Dalle nostre simulazioni emerge che l’AI potrebbe contribuire a generare un output economico addizionale di circa 13 trilioni di dollari entro il 2030 o, in termini di PIL, di un contributo dell’1,2% annuo alla crescita globale. Il modello si applica sia a Paesi sia ad aziende. Il ritmo di adozione dell’AI da parte delle imprese, e la priorità che daranno agli obiettivi di innovazione e di efficienza, avranno probabilmente un forte impatto sui loro risultati economici: i front-runner potrebbero potenzialmente raddoppiare il proprio flusso di cassa entro il 2030. Al contrario, le aziende che non adotteranno tecnologie AI o che non le avranno completamente assorbite potrebbero subire un calo fino al 20% del loro flusso di cassa rispetto ai livelli attuali.

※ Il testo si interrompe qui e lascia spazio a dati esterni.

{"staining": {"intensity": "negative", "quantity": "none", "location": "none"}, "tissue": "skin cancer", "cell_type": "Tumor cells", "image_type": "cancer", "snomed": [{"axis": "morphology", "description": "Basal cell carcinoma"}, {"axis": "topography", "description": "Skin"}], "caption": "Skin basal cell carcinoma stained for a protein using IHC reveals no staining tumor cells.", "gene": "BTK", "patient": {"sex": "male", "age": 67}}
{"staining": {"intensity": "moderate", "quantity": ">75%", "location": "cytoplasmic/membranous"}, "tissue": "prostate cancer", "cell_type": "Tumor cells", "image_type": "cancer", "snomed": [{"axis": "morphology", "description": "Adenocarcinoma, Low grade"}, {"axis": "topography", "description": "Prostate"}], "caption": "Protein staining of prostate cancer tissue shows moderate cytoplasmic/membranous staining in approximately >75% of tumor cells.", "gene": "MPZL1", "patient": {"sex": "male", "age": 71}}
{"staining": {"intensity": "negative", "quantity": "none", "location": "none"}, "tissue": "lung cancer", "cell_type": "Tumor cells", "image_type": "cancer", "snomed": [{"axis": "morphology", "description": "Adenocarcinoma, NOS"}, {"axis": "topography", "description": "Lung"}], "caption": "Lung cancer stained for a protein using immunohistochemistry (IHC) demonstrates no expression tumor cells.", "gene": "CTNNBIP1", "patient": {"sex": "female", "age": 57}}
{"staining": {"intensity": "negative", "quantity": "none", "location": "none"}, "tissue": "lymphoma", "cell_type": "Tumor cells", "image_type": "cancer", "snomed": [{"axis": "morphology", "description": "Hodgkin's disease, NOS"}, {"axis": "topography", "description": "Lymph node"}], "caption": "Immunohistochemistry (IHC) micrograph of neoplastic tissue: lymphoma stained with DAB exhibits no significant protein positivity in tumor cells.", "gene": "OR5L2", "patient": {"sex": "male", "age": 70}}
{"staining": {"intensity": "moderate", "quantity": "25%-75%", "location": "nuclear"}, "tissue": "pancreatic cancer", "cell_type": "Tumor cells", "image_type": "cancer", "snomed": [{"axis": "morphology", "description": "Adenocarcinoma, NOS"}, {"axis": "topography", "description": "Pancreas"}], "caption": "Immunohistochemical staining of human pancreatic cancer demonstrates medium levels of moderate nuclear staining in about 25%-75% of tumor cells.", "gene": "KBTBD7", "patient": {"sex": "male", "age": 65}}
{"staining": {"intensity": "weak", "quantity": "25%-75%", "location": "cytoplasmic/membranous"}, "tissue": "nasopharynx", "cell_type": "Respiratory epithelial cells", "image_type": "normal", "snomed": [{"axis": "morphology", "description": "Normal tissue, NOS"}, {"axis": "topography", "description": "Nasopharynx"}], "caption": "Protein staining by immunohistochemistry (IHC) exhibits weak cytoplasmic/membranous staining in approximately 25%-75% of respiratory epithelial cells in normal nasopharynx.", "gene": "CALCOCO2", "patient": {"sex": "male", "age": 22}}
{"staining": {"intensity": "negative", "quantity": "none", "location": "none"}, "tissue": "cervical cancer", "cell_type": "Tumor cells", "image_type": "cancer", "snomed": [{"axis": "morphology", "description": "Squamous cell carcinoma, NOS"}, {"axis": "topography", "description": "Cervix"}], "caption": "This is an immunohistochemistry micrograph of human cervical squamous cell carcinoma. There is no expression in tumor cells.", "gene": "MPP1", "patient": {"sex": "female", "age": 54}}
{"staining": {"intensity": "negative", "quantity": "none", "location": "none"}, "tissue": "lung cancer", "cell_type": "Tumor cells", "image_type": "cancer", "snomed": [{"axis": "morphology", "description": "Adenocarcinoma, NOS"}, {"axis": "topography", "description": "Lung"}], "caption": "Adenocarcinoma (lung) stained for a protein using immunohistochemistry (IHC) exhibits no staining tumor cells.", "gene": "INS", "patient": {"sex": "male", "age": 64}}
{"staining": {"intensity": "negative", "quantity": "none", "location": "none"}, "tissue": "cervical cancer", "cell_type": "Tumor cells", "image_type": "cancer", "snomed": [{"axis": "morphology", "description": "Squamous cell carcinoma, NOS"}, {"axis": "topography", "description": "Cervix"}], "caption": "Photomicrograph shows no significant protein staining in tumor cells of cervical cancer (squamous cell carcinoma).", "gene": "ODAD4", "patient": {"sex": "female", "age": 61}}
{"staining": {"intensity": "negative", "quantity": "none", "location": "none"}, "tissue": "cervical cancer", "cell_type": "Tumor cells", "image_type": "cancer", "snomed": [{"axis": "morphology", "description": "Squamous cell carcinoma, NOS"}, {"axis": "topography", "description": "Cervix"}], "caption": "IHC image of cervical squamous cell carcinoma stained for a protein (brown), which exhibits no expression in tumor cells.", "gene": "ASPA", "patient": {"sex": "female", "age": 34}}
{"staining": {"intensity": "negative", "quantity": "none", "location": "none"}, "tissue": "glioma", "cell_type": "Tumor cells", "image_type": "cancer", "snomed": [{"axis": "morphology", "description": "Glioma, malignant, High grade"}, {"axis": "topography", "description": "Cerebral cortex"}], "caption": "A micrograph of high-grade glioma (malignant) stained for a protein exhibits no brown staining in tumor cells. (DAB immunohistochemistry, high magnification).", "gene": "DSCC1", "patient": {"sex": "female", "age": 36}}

C’è molta paura per l’impatto di queste tecnologie sull’occupazione e forse anche molti pregiudizi. Qual è la realtà?
La realtà è che in futuro alcuni lavori saranno meno richiesti e altri ne nasceranno. Le nostre simulazioni indicano che l’impatto netto sull’occupazione entro il 2030 risulterà pressoché neutro a livello globale. La grande sfida sarà gestire lo “skill shift”: la quota dei lavori non ripetitivi e che richiedono competenze digitali elevate potrebbe passare dal 40 a oltre il 50% del totale degli impieghi del mercato entro il 2030, mentre i lavori caratterizzati da ripetitività e che richiedono competenze digitali ridotte potrebbero diminuire dal 40 al 30% nello stesso periodo. Nei prossimi anni, dunque, le persone dovranno adattarsi a un nuovo modo di lavorare e aggiornare le proprie competenze per dedicarsi a mansioni a maggior valore aggiunto. Le aziende saranno attori fondamentali nella gestione di questa fase di profondo cambiamento.